TASK INSTRUCTIONS: Write the next part of the text comparing the Intel SSD 750 and the Samsung SM951, starting right after its last line.

The Intel SSD 750 400GB has a large random performance lead, but both companies only claim peak performance at high queue depths where most client workloads never get to. The Samsung SM951 enjoys higher sequential write speed. We managed to pull more performance out of both products in our testing, but the Samsung has a clear lead in this area.

Although both products have 512GB of NAND flash, Intel uses more over-provisioning to increase performance and Samsung gives users nearly all of the available space for storing data. This should factor into your purchasing decision if capacity trumps all else.

  • dark_wizzie
    Hey, I would love to see a new article about trace-based analysis of hard drive load. I've got some money to splurge on storage I don't strictly NEED, but actually I have no idea what to buy. Just a thought. :)
    Reply
  • Arabian Knight
    agaiiiin

    How about testing the Intel 750 card in Raid 0 ?

    please add another Card and try software raid .
    Reply
  • PaulBags
    RE: Sequential Steady State, what is the percent scale in that graph? I assume one end is writes and one read, but which? Graph needs to be properly labeled.
    Reply
  • PaulBags
    Sequential steady state vs random steady state, switching between IOPs and MB/s, yay that's comparible. Bah, I'm done with this article. Bppppppt.

PROVIDED DATA:

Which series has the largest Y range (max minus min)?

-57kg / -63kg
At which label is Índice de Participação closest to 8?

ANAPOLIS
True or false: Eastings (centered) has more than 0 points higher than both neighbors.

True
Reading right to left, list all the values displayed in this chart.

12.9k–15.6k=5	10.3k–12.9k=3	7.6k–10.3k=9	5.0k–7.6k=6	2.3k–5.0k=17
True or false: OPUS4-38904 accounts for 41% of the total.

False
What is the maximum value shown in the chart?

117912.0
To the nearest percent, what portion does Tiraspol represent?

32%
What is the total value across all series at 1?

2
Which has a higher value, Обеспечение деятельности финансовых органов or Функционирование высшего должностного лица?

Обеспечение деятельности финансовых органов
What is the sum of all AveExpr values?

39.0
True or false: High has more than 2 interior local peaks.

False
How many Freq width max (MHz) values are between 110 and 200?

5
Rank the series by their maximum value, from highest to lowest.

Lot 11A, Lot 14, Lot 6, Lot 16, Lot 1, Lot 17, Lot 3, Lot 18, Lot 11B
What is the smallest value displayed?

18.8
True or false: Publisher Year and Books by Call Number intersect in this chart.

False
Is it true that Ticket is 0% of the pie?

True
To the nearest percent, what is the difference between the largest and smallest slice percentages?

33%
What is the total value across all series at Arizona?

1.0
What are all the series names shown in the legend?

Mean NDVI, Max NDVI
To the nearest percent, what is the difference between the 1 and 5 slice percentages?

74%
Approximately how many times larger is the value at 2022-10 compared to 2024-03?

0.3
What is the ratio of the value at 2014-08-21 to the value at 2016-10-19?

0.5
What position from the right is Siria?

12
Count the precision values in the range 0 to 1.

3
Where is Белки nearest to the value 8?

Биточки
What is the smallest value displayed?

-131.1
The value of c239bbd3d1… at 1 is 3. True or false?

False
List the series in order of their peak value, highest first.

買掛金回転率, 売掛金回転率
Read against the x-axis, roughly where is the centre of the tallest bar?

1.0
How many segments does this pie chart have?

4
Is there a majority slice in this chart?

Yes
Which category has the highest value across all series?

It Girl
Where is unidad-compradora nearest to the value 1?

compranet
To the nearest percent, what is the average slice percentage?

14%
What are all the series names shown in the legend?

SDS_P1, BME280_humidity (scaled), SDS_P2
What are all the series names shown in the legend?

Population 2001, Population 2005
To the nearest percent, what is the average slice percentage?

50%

EXERCISE OUTPUT:
    Reply
  • jedimindtriks
    flexxmemory.co.uk has the sm951 for 350$
    Reply
  • Blueberries
    I'd take a 750 over the SM951 any day, you just can't beat the latency and random read/write performance. The SM951 is probably hands down the best SSD right now for the typical PC user, all things considered; having neck-and-neck or better performance at low queue depths and of course a much faster boot time.

    Get the 750 if you're an enthusiast and you can afford it. Otherwise the SM951 is going to be the best performance you've experienced in your life.
    Reply
  • Osiricat
    Hi! Anything about temps? I read in earliers reviews that SM951 warms up to 70-75ºC, for some reason intel added passive cooling over theirs memory chips!
    Reply
  • CRamseyer
    The industry standard is to measure random performance in IOPS and sequential performance in throughput. Why would you want to compare sequential IOPS to random IOPS or sequential throughput to random throughput?

    The sequential steady state shows read percentage. 100% read to 0% read. It's mainly an enterprise test I imported a few years ago in my testing to see the bathtub curve of the devices under test.

    As for RAID with these drives. I'm not sure if a RAID Report is really needed. You can't boot from devices in Windows software RAID. If 5% of the market cares about these premium parts to start with then RAID performance has to amount to 5 to 10% of those readers. I don't think there are enough readers to justify the time and expense for that level of testing. If Intel wants to provide the parts I don't mind testing and writing the article.

    Chris
    Reply
  • PaulBags
    15929620 said:
    The industry standard is to measure random performance in IOPS and sequential performance in throughput. Why would you want to compare sequential IOPS to random IOPS or sequential throughput to random throughput?

    ...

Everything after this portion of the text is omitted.